Aside. If you have read the book Freakonomics or followed their blog, you will 
be aware 

 

https://en.wikipedia.org/wiki/Freakonomics

 

of their study of how professional footballers tend to have their birthdays 
clustered in a few months of the year and how this phenomenon has its roots in 
spotting football talent in very young players and then training them. Because 
junior sport is usually based around age limits with a specific cut-off day, 
the children who just exceed the age limit by a month or two will usually be 
less physically developed than those who exceed the age limit by 10 or 11 
months. Thus, the older children in the cohort are more likely to be selected 
for the team and receive coaching. Next year (still with a relative age 
developmental advantage AND with one year of extra coaching) these older 
children in the cohort are again appear the most able and again selected for 
the team (giving them yet another year of coaching benefit over those not 
selected). This cycle repeats throughout their childhood ensuring the older 
ones within the “age year” are disproportionate represented in both junior 
sport and then into college and professional sport, giving rise to the observed 
clustering of birthdays in professional footballers.

 

This is exactly the same phenomenon as we are seeing with Wikimania 
scholarships.

 

How can the playing field of Wikimania scholarships be made a little fairer?

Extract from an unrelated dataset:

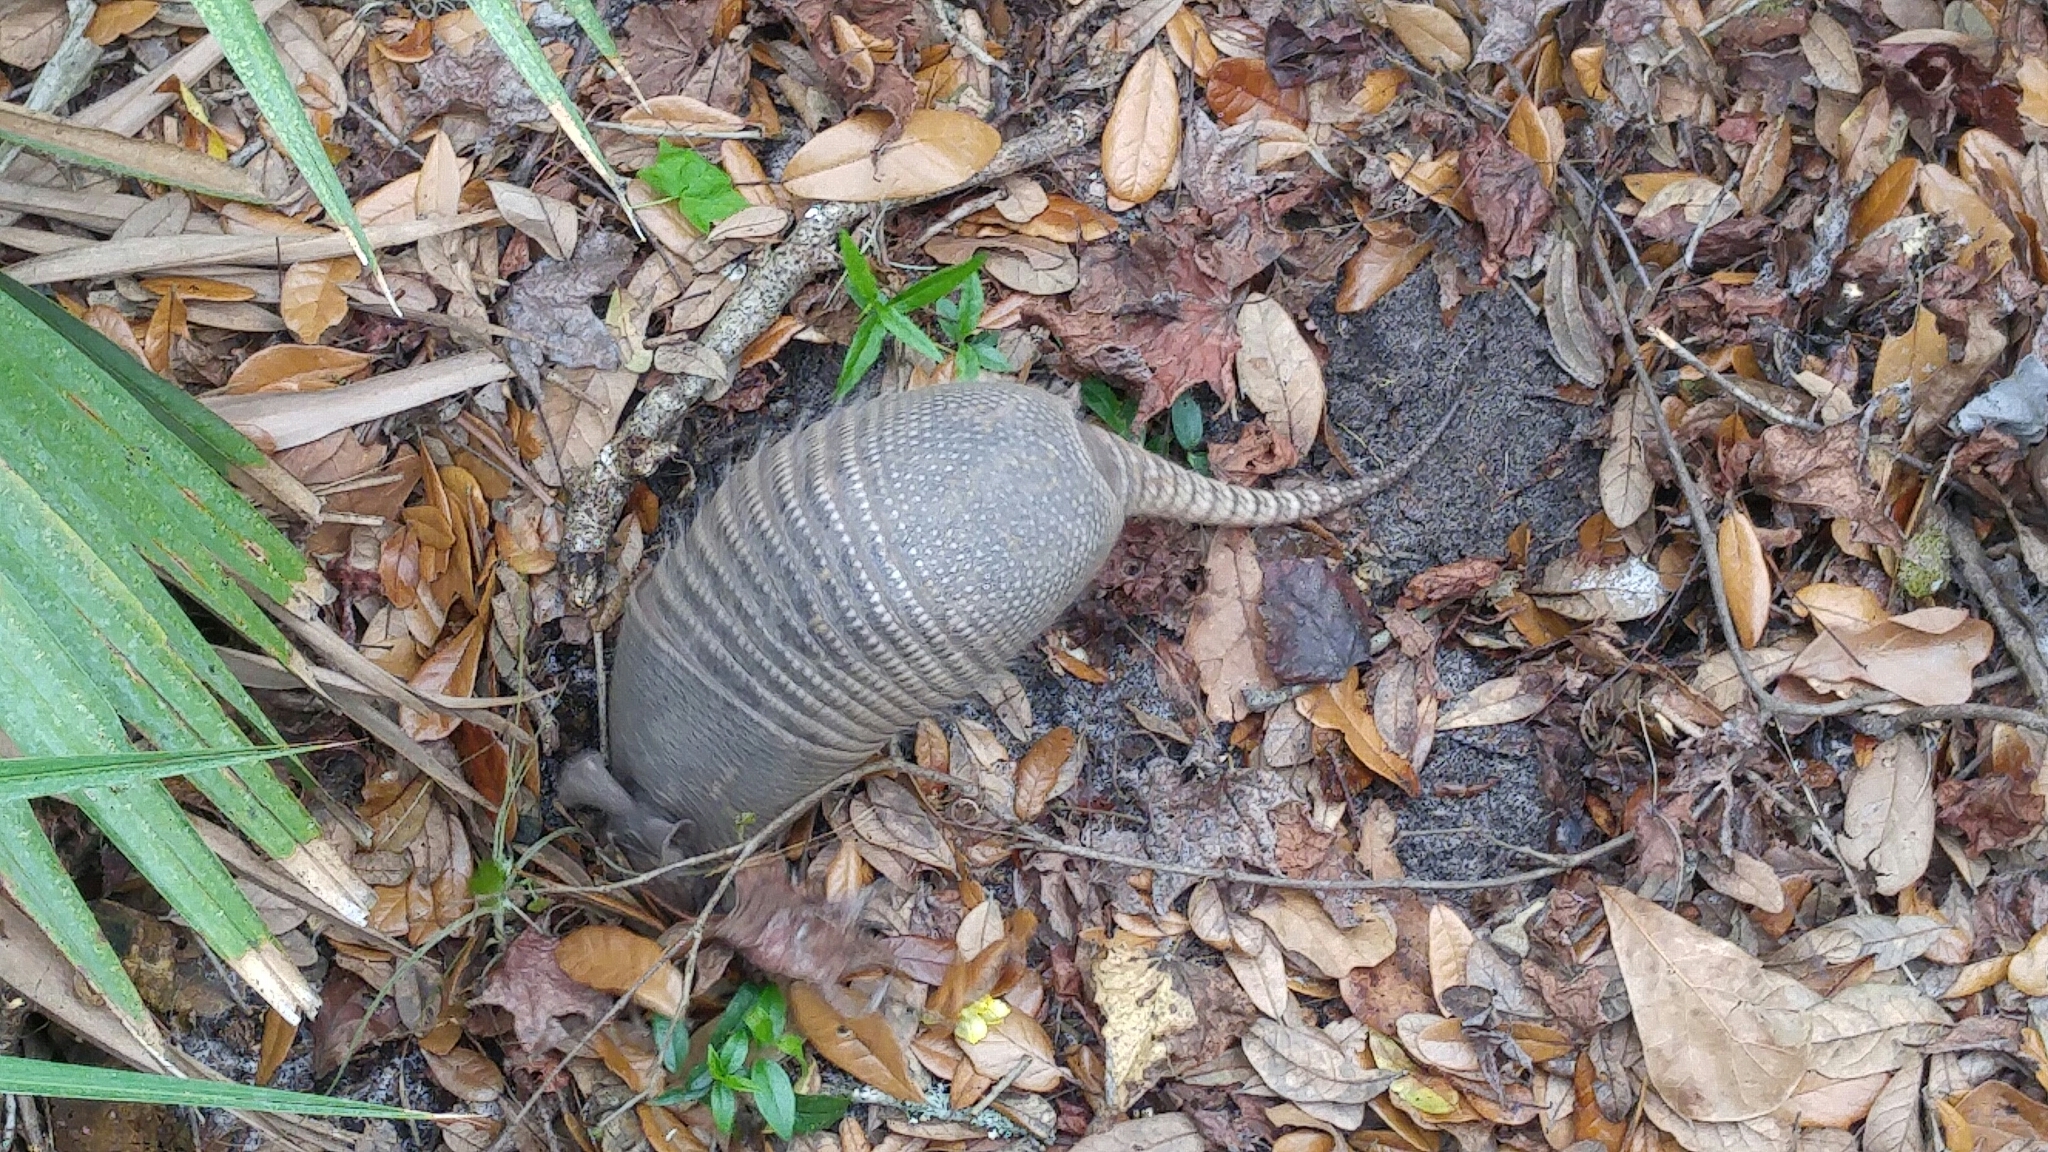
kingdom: Animalia
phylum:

I 
don’t think the answer lies in deducting some points from those who have had a 
scholarship before. I think the solution lies in having two streams of 
scholarships, one for the first timers who compete among themselves on criteria 
that assesses their *potential* to “grow” through the Wikimania experience and 
a second set of scholarships for those who are applying to come for a 
second/third/… time with criteria more appropriate  to that group, how much did 
they “grow” and how much did they “share” relative to the number of Wikimania 
opportunities they have had (note one might also want to include attendance at 
Wikimedia Conference and other similar movement events in this regard)?

 

Note in both streams it is still possible to include factors like the Global 
North/South issue, minority groups, etc in the criteria as consistent with the 
movement’s strategic goals. The key difference is whether you are assessing 
only potential for growth from attending for the first-timers as opposed to 
observed growth from past attending and likely potential for further growth 
from additional attendance for the repeaters.

 

If that approach is taken, then the only question that remains is the relative 
number of scholarships (or amount of funds) available in each of the two 
streams. Obviously there’s a range of possibilities, but I would be tempted to 
operate on a simple pro-rata principle at least in the first year of operation. 
After the weeding out of the ineligible or people who show poorly against the 
criteria (however many phases there are to do that), look at the size of the 
two remaining groups and go pro-rata. That is, if after the preliminary 
cull(s), there are 200 potential first-timers and 100 potential repeaters, then 
allocated twice as many scholarship (or twice as much funding) to the 
first-time group as to the repeater group. If that does not seem to produce a 
good mix of attendees, then tweak it whichever way seems appropriate the next 
year.

 

My key point is to stop comparing a basket of mixed apples and oranges and 
start comparing apples with apples and oranges with oranges. That should give 
you mix of  the best apples and the best oranges.